For the year, the state unemployment rate has averaged 4.5 percent, slightly lower than the 4.6 percent rate for the same time period last year.

Employment Overview
Education and health services added 400 more jobs in May building on the 3,600 job expansion from the previous month. At 636,400, jobs in this sector are up 13,600 or 2.2 percent from one year ago. This sector has added the most new jobs and has the highest annual growth rate of any super sector in Massachusetts. Employment in health care and social assistance accounted for 11,500 of the new jobs, with strong gains in ambulatory health care services and hospitals.

Jobs in professional, scientific and business services were up 700 in May. At 488,800, employment is up 1.4 percent from one year ago, with all the 6,600 super sector job gains concentrated in professional, scientific, and technical services industries such as computer systems design and scientific research and development.

Financial activities employment was off 500 over the month. At 223,600, the financial activities sector is down 1,900 jobs from one year ago, with real estate, rental and leasing accounting for much of the decline.
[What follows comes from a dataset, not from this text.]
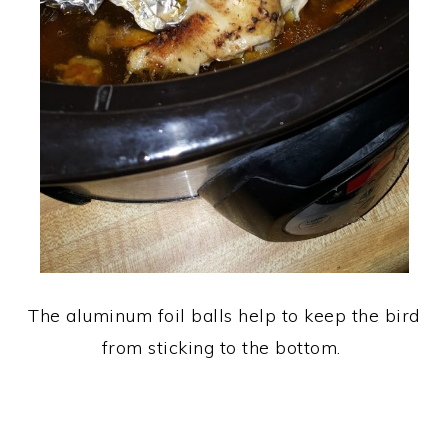
The aluminum foil balls help to keep the bird
from sticking to the bottom.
The trade, transportation and utilities super sector added 400 jobs in May with small gains in each of the major industry components. At 567,800, employment in this super sector is down 3,700 from one year ago. A 5,000 over the year job loss in retail trade was only partially offset by a 1,200 job increase in wholesale trade.

Leisure and hospitality jobs were up 300 in May to 302,100 and have increased by 2,200 over the year due to growth in accommodation and food services.

Information jobs were off by 500 in May. This super sector has added 1,700 jobs over the past year, with software publishing driving the growth. This sector has the second highest annual growth rate at 1.9 percent.

Manufacturing jobs were off 400 in May. At 292,100 employment is down 3,700 or 1.3 percent from one year ago.

Construction employment continued to fall with a 400 job loss in May. At 133,900, jobs are down 3,400 or 2.5 percent from one year ago.

The job numbers are the result of a monthly survey that uses U.S. Department of Labor Bureau of Labor Statistics methodology. More than 9,000 Massachusetts employers are surveyed to determine the number of jobs by industry. These estimates are the economic indicator used to gauge the Commonwealth's employment growth patterns.

Labor Force Overview
The Bay State's labor force declined by 12,100 over the month, as 37,500 fewer Massachusetts residents were employed, and 25,400 more were unemployed. At 3,392,000, the labor force is also down 18,600 from this time last year as 29,700 fewer residents were employed and 11,200 fewer unemployed.

Labor force estimates for Massachusetts, developed using the U.S. Department of Labor Bureau of Labor Statistics model, are based on information on Massachusetts' residents' employment and unemployment status collected through a small monthly sample survey of households.